Künstliche Intelligenz etabliert sich als zweitstärkster Sektor

Neben der Herkunft des Kapitals zeigt die Studie klare thematische Schwerpunkte im Verhalten der Investor:innen, wobei Künstliche Intelligenz (AI) eine herausragende Rolle einnimmt. Im ersten Halbjahr 2026 flossen insgesamt 93 Millionen Euro an österreichische Startups mit einem KI-Schwerpunkt. Dies entspricht dem zweithöchsten je in einem Halbjahr registrierten Wert seit Beginn der Auswertungen im Jahr 2023 – nur im ersten Halbjahr 2024 lag die Summe mit 117 Millionen Euro noch höher. Insgesamt entfielen 30 der 97 Finanzierungsrunden (31 Prozent) auf Unternehmen mit KI-Bezug.

Laut Florian Haas investieren Kapitalgeber in diesem Segment zunehmend zielgerichteter: „Künstliche Intelligenz ist der zentrale Innovationstreiber in nahezu allen Branchen. Investor:innen investieren heute nicht mehr nur in die Technologie selbst, sondern vor allem in konkrete Anwendungsfälle mit skalierbaren Geschäftsmodellen. Österreichische Startups können hier mit starken Lösungen in Bereichen wie Health, Cybersecurity, Enterprise Software oder Industrial Tech punkten“.

Die internationale Sichtbarkeit heimischer Entwicklungen werde zudem durch den Emmi-AI-Exit bestärkt: „Die erfolgreiche Übernahme von Emmi AI durch Mistral hat international für viel Aufmerksamkeit gesorgt und zeigt, dass Österreich im Bereich Künstliche Intelligenz nicht nur innovative Technologien hervorbringt, sondern Unternehmen mit internationaler Relevanz aufbauen kann. Solche Erfolgsgeschichten schaffen Sichtbarkeit, stärken das Vertrauen von Investor:innen und setzen wichtige Signale für die nächste Generation von AI-Gründer:innen“, so Haas.

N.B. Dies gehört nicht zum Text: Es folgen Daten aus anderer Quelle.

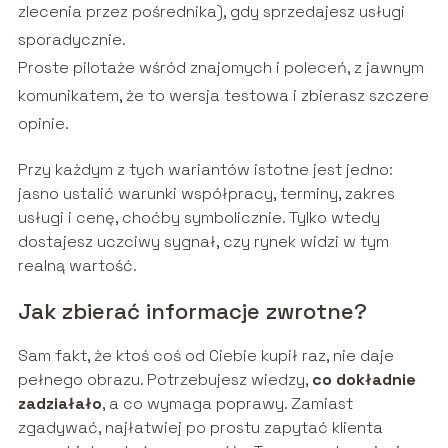
zlecenia przez pośrednika), gdy sprzedajesz usługi
sporadycznie.
Proste pilotaże wśród znajomych i poleceń, z jawnym
komunikatem, że to wersja testowa i zbierasz szczere
opinie.
Przy każdym z tych wariantów istotne jest jedno:
jasno ustalić warunki współpracy, terminy, zakres
usługi i cenę, choćby symbolicznie. Tylko wtedy
dostajesz uczciwy sygnał, czy rynek widzi w tym
realną wartość.
Jak zbierać informacje zwrotne?
Sam fakt, że ktoś coś od Ciebie kupił raz, nie daje
pełnego obrazu. Potrzebujesz wiedzy,
co dokładnie
zadziałało
, a co wymaga poprawy. Zamiast
zgadywać, najłatwiej po prostu zapytać klienta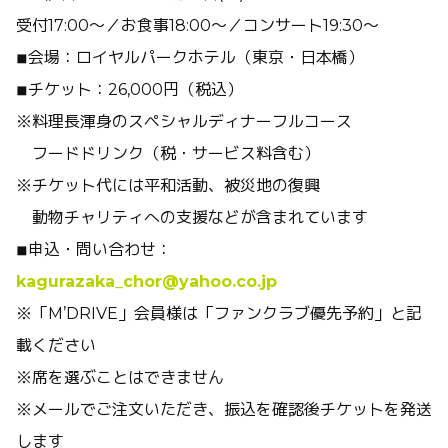
受付17:00〜／お食事18:00〜／コンサート19:30〜
◾︎会場：ロイヤルパークホテル（東京・日本橋）
◾︎チケット：26,000円（税込）
※料理長渾身のスペシャルディナーフルコース
フードドリンク（税・サービス料含む）
※チケット代には平和活動、被災地の復興
動物チャリティへの支援などが含まれています
◾︎申込・問い合わせ：
kagurazaka_chor@yahoo.co.jp
※「M’DRIVE」会員様は「ファンクラブ優先予約」と記
載ください
※席を選ぶことはできません
※メールでご注文いただき、振込を確認後チケットを発送
します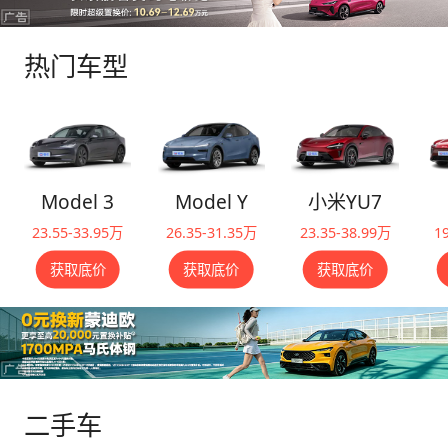
很优秀 刹车脚感好评：能做到线性且有比较强
的制动感 隔音表现两极分化，静态和市区速度
隔音属于中规中矩，高速隔音非常好，风噪和胎
热门车型
噪都不特别明显，同价位顶级的NVH水平 【续
航情况】 个人驾驶习惯比较暴力，电耗始终在
20度以上，更换了ps4s轮胎后电耗又增加了两
度左右。赛道电耗90度，这还是在没有全力
push的情况下，同场的ultra去到120度😱 为什
Model 3
Model Y
小米YU7
么说su7Max是国产性能车历史上伟大的一笔？
23.55-33.95万
26.35-31.35万
23.35-38.99万
1
ultra固然是su7的完全体，在各大赛道都做出了
非常耀眼的成绩，但回归到现实中，却是销量有
获取底价
获取底价
获取底价
限，二手跌价，准新二手40万也很难出手，相
比之下su7Max却是高保值高流通。曾经我们认
为M AMG卖得少是因为价格高，现在ultra用四
五十万的价格也不走量说明了绝大部分普通消费
者还是需要实用的，并非你价格打下来大家就会
二手车
买账，在这个前提下Max才是做到了最大的平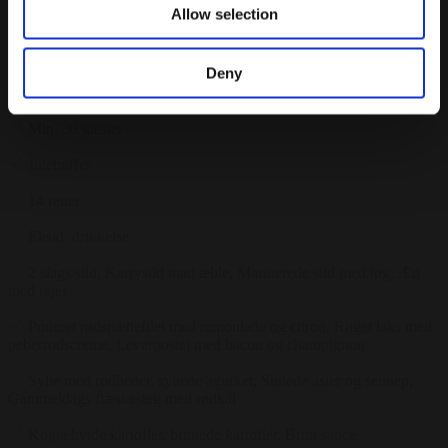
Allow selection
225 kr.
/ Pr. kuvert. inkl. moms
Forespørg på pakke
Deny
Julebuffet
Min. 30 gæster
Julebuffet
14 retter
Ekskl. drikkelse
2 slags sild, Karrysild mad æble, Marinerede sild med løg, Æg
med rejer
Poneret rødspættefilet med remoulade og citron, Røget laks med
peberrodscreme, Leverpostej med bacon og champignon
Sylte med rødbeder, syltede agurker, Suitede asier og sennep,
Gammeldags flæskesteg med rødkål
Kogte hvide kartofler, brunede kartofler, Brun sauce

Nachhaltigkeit: „Kapitalintensive und größere Wachstumstickets“

Ein noch größeres Finanzierungsvolumen als der KI-Bereich konnte das Querschnittsthema Nachhaltigkeit (Sustainability) für sich verbuchen. Mit insgesamt 170 Millionen Euro floss im ersten Halbjahr 2026 mehr als jeder dritte investierte Euro (36 Prozent) in Startups mit Nachhaltigkeitsbezug. Dies stellt laut der Studie den mit Abstand höchsten Betrag seit Beginn der Untersuchungen im Jahr 2022 dar.

Gleichzeitig steht diesem Rekordvolumen eine vergleichsweise geringe Anzahl an Transaktionen gegenüber: Lediglich 14 der 97 Finanzierungsrunden (14 Prozent) entfielen auf diesen Bereich. Florian Haas erklärt dieses Phänomen mit den spezifischen technologischen Anforderungen des Sektors: „Im Nachhaltigkeitsbereich beobachten wir, dass Investor:innen sehr gezielt in Unternehmen investieren, die bereits eine gewisse Größenordnung erreicht haben und Lösungen für zentrale Transformationsherausforderungen entwickeln. Themen wie nachhaltiges Bauen, Energie, Batterietechnologie oder Dekarbonisierung sind häufig kapitalintensiv und erfordern größere Wachstumstickets.“ Entsprechend konzentriere sich ein erheblicher Teil des verfügbaren Kapitals auf vergleichsweise wenige Unternehmen mit hohem Skalierungspotenzial und internationaler Relevanz.